Spiders live within the forest too.  The moisture-laden air illuminates their webs with intricate beaded designs resembling twinkle lights.  While hardly representing the special nature of this habitat, these dew-laden spiderwebs have been a bright spot for me behind the lens.  I’m otherwise without plan.  I spend time learning.

(Above left):  Appalachian Trail Engine Gap.  (Above center):  Gray’s Lily wildflower.  (Above right):  Moss spores.

(Above):  Spreading Aven wildflower, federally endangered species.

(Above):  Spiderwebs collecting moisture and dew, Southern Appalachian Spruce-Fir cloud forest.

From the journal:  July 02-04, 2025 (day five-seven)

The morning of July 2nd my feet make the choice for me.  My boots (two pairs) have been wet for days.  I can’t bring myself to put dry, comfortable feet back into them!  Heavy rains overnight made for wonderful sleeping conditions in the tent.  On the other hand, the wet, grassy balds just got even damper.  I forego my daily hike up the grassy balds and instead drive up to the formal gardens and Roan High Bluff.  I’ll pick up details behind the lens today:  spreading avens, roan mountain bluets, wildflowers and grasses.  And I think, afterwards, I might take a zero-day afternoon.  I need to kick my feet up and rest.  I’ve got a good book waiting at camp and I’m looking forward to the downtime.

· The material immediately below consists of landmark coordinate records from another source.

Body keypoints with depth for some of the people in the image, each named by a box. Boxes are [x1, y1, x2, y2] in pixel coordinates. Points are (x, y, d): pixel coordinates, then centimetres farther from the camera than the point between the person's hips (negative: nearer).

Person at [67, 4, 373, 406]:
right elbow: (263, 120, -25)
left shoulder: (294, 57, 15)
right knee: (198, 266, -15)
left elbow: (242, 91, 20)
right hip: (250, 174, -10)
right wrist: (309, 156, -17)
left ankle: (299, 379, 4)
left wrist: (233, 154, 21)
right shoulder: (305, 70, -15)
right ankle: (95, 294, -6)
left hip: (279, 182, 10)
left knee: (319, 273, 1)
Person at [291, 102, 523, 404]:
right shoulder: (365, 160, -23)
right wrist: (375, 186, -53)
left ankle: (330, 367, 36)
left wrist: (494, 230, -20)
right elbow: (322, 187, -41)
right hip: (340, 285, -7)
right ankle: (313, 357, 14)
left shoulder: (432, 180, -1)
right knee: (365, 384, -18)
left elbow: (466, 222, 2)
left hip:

The mountain is moody.  There’s no way to predict its feelings without showing up. It’s like that with many high places, I think.  They are independent.  Apart.  Special.  My 4:00am start up the Appalachian Trail on July 3rd starts with clear, starry skies.  No clouds rest on either horizon.  But the winds have shifted, I think.  It’s the coolest morning thus far, maybe fifty degrees and breezy.  By the time I climb up Jane Bald, visibility is near zero.  Cloud or fog, it doesn’t much matter.  The contours of the mountain have become only an idea.  Sunrise comes and goes without notice, lost to the cloak.

At this point in the trip, my back is giving out.  I’ve been running this past week as if I’m twenty-three and not forty-three.  It’s only discomfort at this point but the warnings are clear.  This is the difficult part of aging for me:  learning to identify and respect the constantly shifting boundaries.  What’s possible, and not?  Where can I push, and when should I abide?

A quick drive up to the Southern Spruce-Fir forests finds surprisingly clear conditions after the morning fog-out on the balds.  Macro proves productive with heavy dew droplets clinging to the rare wildflowers in this area.  I focus my lens on the Spreading Avens.  I think I read somewhere that they are in the Rose family?

Tomorrow morning kicks off the holiday weekend.  I expect increased traffic and visitation.  I’ll have to skirt around the margins, find my moments.  I need relative solitude to create.  It’s been a good week. 

(Above):  Spreading Aven wildflowers, federally endangered species.

(Above):  Mountain Angelica and Sweat Bees drunk on nectar, Roan High Knob.

(Above):  Sunrise ridges from Round Bald, Roan Highlands.

(Above):  Sunrise Gray’s Lily wildflowers.

(Above left + center):  Spreading Aven wildflowers.  (Above right):  Witches Butter fungus.